O que essas canções iniciais prometem, juntamente com Baby Drive It Down (You know that I’m bad with the words, Chaz a confiar o volante à parceira em cima de uma belíssima melodia caribenha, derivação tropical do house bem contemporânea), Freelance (single que, tendo anunciado o disco, lhe dá igualmente uma textura electro, pós-punk) e Who Am I (com um certo e inesperado travo a eurodance) é o que esse house dos anos 80/90 — e também dos auspícios dos 2000, sim, mas já em curva crepuscular — postulava. A saber, uma imensa celebração do prazer e da sedução, um tempo, talvez, em que a “música electrónica” ainda tinha uma costela orgulhosamente mainstream, para o club popular, não tendo ainda desaparecido para ceder o lugar ao tecno e ao minimal predominantemente do tipo shoegaze. Entre aqueles dois trios de canções, o ouvinte encontra, porém, um registo assaz diferente, bem mais próximo do R&B e do trap actuais, realidade que se repetirá depois ao cair do pano.

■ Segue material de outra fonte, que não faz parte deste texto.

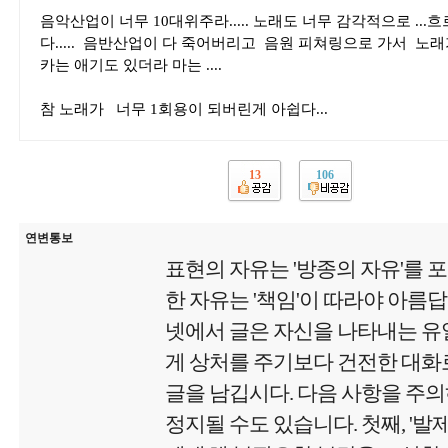
음악산업이 너무 10대위주라..... 노래도 너무 감각적으로 ..
다..... 음반산업이 다 죽어버리고 음원 피쳐링으로 가서 노
카는 애기도 있더라 마는 ....
참 노래가 너무 1회용이 되버린게 아쉽다...
13
106
연변통보
표현의 자유는 '방종의 자유'를 
한 자유는 '책임'이 따라야 아름
넷에서 글은 자신을 나타내는 유
게 상처를 주기보다 건전한 대화로
글을 남깁시다. 다음 사항을 주
정지될 수도 있습니다. 첫째, '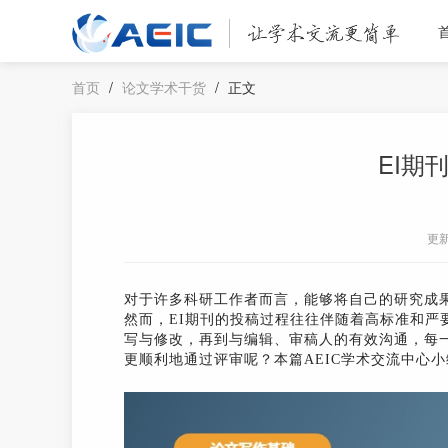
首页
/
论文学术干货
/
正文
EI期
更
对于许多科研工作者而言，能够将自己的研究成
然而，EI期刊的投稿过程往往伴随着高标准和严
写与修改，再到与编辑、审稿人的有效沟通，每
更顺利地通过评审呢？本篇AEIC学术交流中心小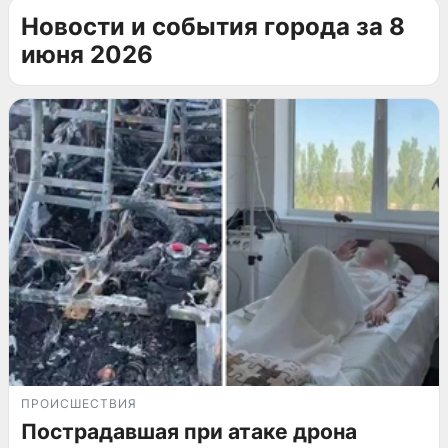
Новости и события города за 8
июня 2026
ПРОИСШЕСТВИЯ
Пострадавшая при атаке дрона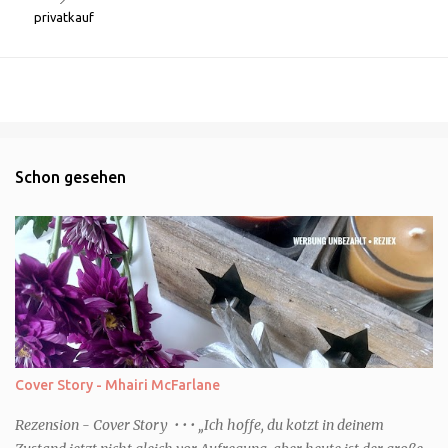
privatkauf
Schon gesehen
Cover Story - Mhairi McFarlane
Rezension - Cover Story • • • „Ich hoffe, du kotzt in deinem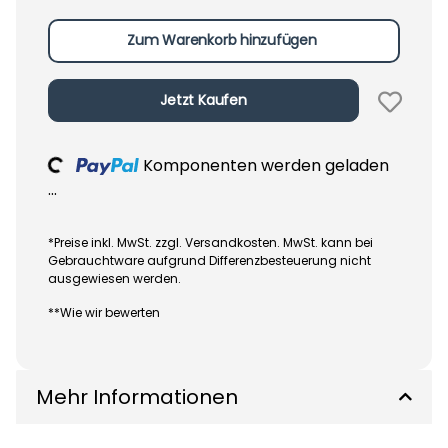
Zum Warenkorb hinzufügen
Jetzt Kaufen
Loading...
Komponenten werden geladen
...
*Preise inkl. MwSt. zzgl. Versandkosten. MwSt. kann bei
Gebrauchtware aufgrund Differenzbesteuerung nicht
ausgewiesen werden.
**Wie wir bewerten
Mehr Informationen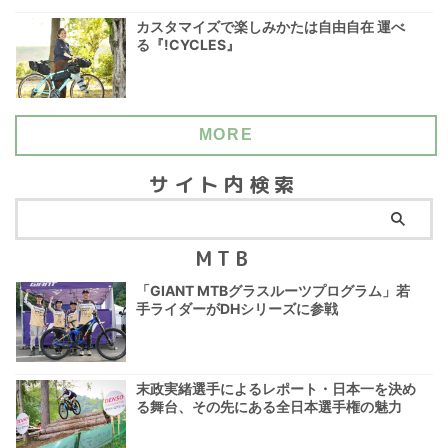
カスタマイズで楽しみかたは自由自在 運べ
る『!CYCLES』
MORE
サイト内検索
MTB
「GIANT MTBグラスルーツプログラム」若
手ライダーがDHシリーズに参戦
末政実緒選手によるレポート・日本一を決め
る舞台、その先にある全日本選手権の魅力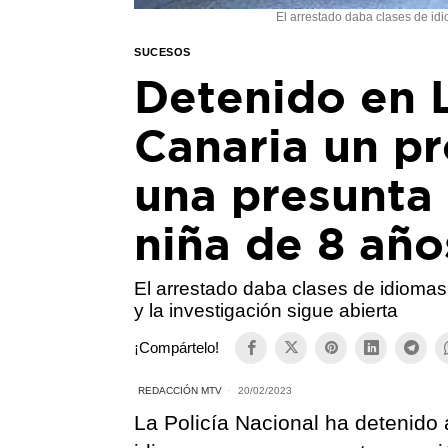
El arrestado daba clases de idi
SUCESOS
Detenido en 
Canaria un pr
una presunta 
niña de 8 año
El arrestado daba clases de idiomas
y la investigación sigue abierta
¡Compártelo!
REDACCIÓN MTV
20/02/2023
La Policía Nacional ha detenido 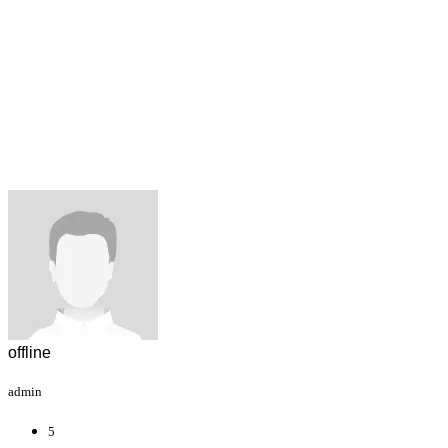
offline
admin
5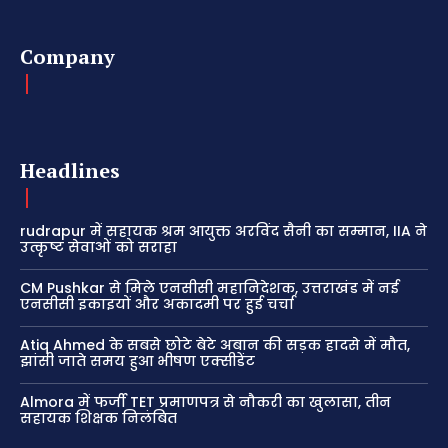
Company
Headlines
rudrapur में सहायक श्रम आयुक्त अरविंद सैनी का सम्मान, IIA ने
उत्कृष्ट सेवाओं को सराहा
CM Pushkar से मिले एनसीसी महानिदेशक, उत्तराखंड में नई
एनसीसी इकाइयों और अकादमी पर हुई चर्चा
Atiq Ahmed के सबसे छोटे बेटे अबान की सड़क हादसे में मौत,
झांसी जाते समय हुआ भीषण एक्सीडेंट
Almora में फर्जी TET प्रमाणपत्र से नौकरी का खुलासा, तीन
सहायक शिक्षक निलंबित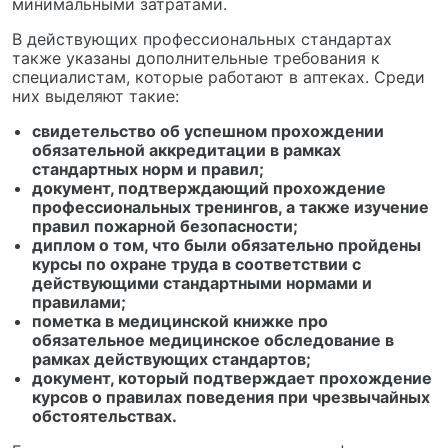
минимальными затратами.
В действующих профессиональных стандартах
также указаны дополнительные требования к
специалистам, которые работают в аптеках. Среди
них выделяют такие:
свидетельство об успешном прохождении
обязательной аккредитации в рамках
стандартных норм и правил;
документ, подтверждающий прохождение
профессиональных тренингов, а также изучение
правил пожарной безопасности;
диплом о том, что были обязательно пройдены
курсы по охране труда в соответствии с
действующими стандартными нормами и
правилами;
пометка в медицинской книжке про
обязательное медицинское обследование в
рамках действующих стандартов;
документ, который подтверждает прохождение
курсов о правилах поведения при чрезвычайных
обстоятельствах.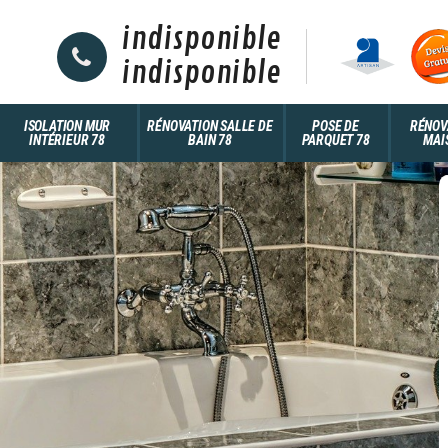
indisponible
indisponible
ISOLATION MUR
RÉNOVATION SALLE DE
POSE DE
RÉNOV
INTÉRIEUR 78
BAIN 78
PARQUET 78
MAI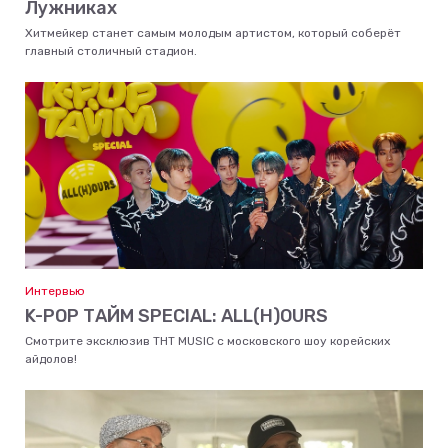
Лужниках
Хитмейкер станет самым молодым артистом, который соберёт
главный столичный стадион.
Интервью
K-POP ТАЙМ SPECIAL: ALL(H)OURS
Смотрите эксклюзив ТНТ MUSIC с московского шоу корейских
айдолов!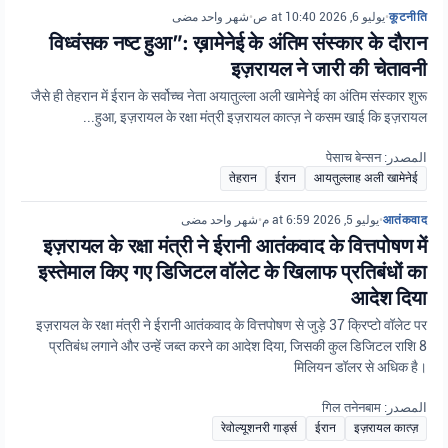
شهر واحد مضى
•
يوليو 6, 2026 at 10:40 ص
•
कूटनीति
विध्वंसक नष्ट हुआ”: ख़ामेनेई के अंतिम संस्कार के दौरान
इज़रायल ने जारी की चेतावनी
जैसे ही तेहरान में ईरान के सर्वोच्च नेता अयातुल्ला अली खामेनेई का अंतिम संस्कार शुरू
हुआ, इज़रायल के रक्षा मंत्री इज़रायल कात्ज़ ने कसम खाई कि इज़रायल...
المصدر: पेसाच बेन्सन
तेहरान
ईरान
आयतुल्लाह अली खामेनेई
شهر واحد مضى
•
يوليو 5, 2026 at 6:59 م
•
आतंकवाद
इज़रायल के रक्षा मंत्री ने ईरानी आतंकवाद के वित्तपोषण में
इस्तेमाल किए गए डिजिटल वॉलेट के खिलाफ प्रतिबंधों का
आदेश दिया
इज़रायल के रक्षा मंत्री ने ईरानी आतंकवाद के वित्तपोषण से जुड़े 37 क्रिप्टो वॉलेट पर
प्रतिबंध लगाने और उन्हें जब्त करने का आदेश दिया, जिसकी कुल डिजिटल राशि 8
मिलियन डॉलर से अधिक है।
المصدر: गिल तनेनबाम
रेवोल्यूशनरी गार्ड्स
ईरान
इज़रायल कात्ज़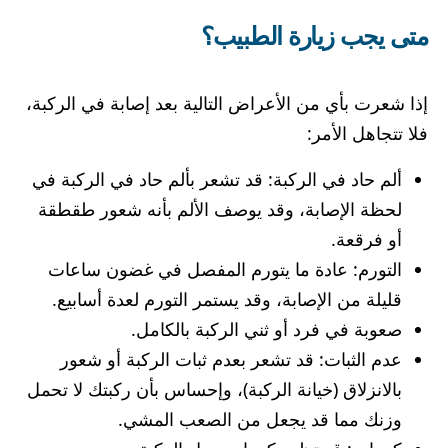
متى يجب زيارة الطبيب؟
إذا شعرت بأي من الأعراض التالية بعد إصابة في الركبة،
فلا تتجاهل الأمر:
ألم حاد في الركبة: قد تشعر بألم حاد في الركبة في
لحظة الإصابة، وقد يوصف الألم بأنه شعور طقطقة
أو فرقعة.
التورم: عادة ما يتورم المفصل في غضون ساعات
قليلة من الإصابة، وقد يستمر التورم لعدة أسابيع.
صعوبة في فرد أو ثني الركبة بالكامل.
عدم الثبات: قد تشعر بعدم ثبات الركبة أو شعور
بالانزلاق (خيانة الركبة)، وإحساس بأن ركبتك لا تحمل
وزنك مما قد يجعل من الصعب المشي.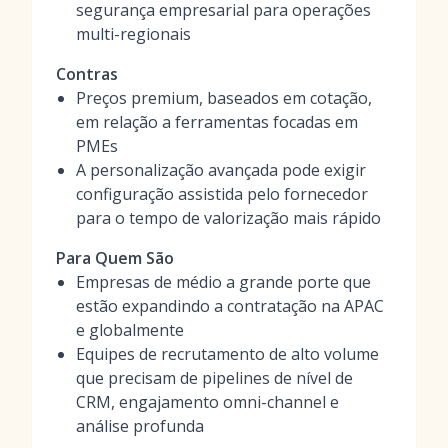
segurança empresarial para operações
multi-regionais
Contras
Preços premium, baseados em cotação,
em relação a ferramentas focadas em
PMEs
A personalização avançada pode exigir
configuração assistida pelo fornecedor
para o tempo de valorização mais rápido
Para Quem São
Empresas de médio a grande porte que
estão expandindo a contratação na APAC
e globalmente
Equipes de recrutamento de alto volume
que precisam de pipelines de nível de
CRM, engajamento omni-channel e
análise profunda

Donde a busca pela “contemporaneidade” de que falou Chaz para este disco, se pode ser compreendida no sentido em que o próprio house está hoje num certo processo de retoma enquanto música popular, é palpável, sobretudo, em canções como Miss Me (voz de ABRA), New House (título irónico numa das poucas canções não devedoras do house enquanto género), Monte Carlo e 50-50. Assim se evidenciando uma curva rítmica bem demarcada no alinhamento do disco, o qual alterna, por duas vezes, entre “altos e baixos”, aceleração e vagareza, efusão e melancolia.
Num outro plano, e a propósito das transformações que o hip-hop tem vindo a sofrer nos últimos anos, por aqui temos defendido a ideia de que o trap (sub-género), em si mesmo, nenhum “pecado original” carrega, tudo dependendo das palavras, tons, emoções que se coloquem por cima da sua fórmula sónica mais padronizada. Pois bem, aí estão Monte Carlo e 50-50 (que podiam ser dois andamentos da mesma canção) para o provar, percussões “drogadas”, opiáceas (até com um certo eco “emo”) — inclusivamente acompanhadas do famigerado Auto-Tune —, que Chaz vai perfumando com versos do seu sensualista, ultra-romântico, universo: “For a second I forgot who I was / For a minute I was over you / For that year I was looking down / Someone hold me down, down with the truth / Die for my love, die for my grind / 50-50 fail, fuck it, I’ma die flying / Oh satisfying, that’s what the lying / Does for your crying, all of the lying” (agora experimente-se colocar um Future ou uns Migos neste instrumental e a diferença será da água para o. azeite).
Num mundo ideal, Outer Peace sairia directamente das lojas e dos streamings para as pistas por esse mundo fora (e muitas destas canções estão mesmo à espera de extended versions e remisturas) — vejamos (rezemos) se teremos essa sorte.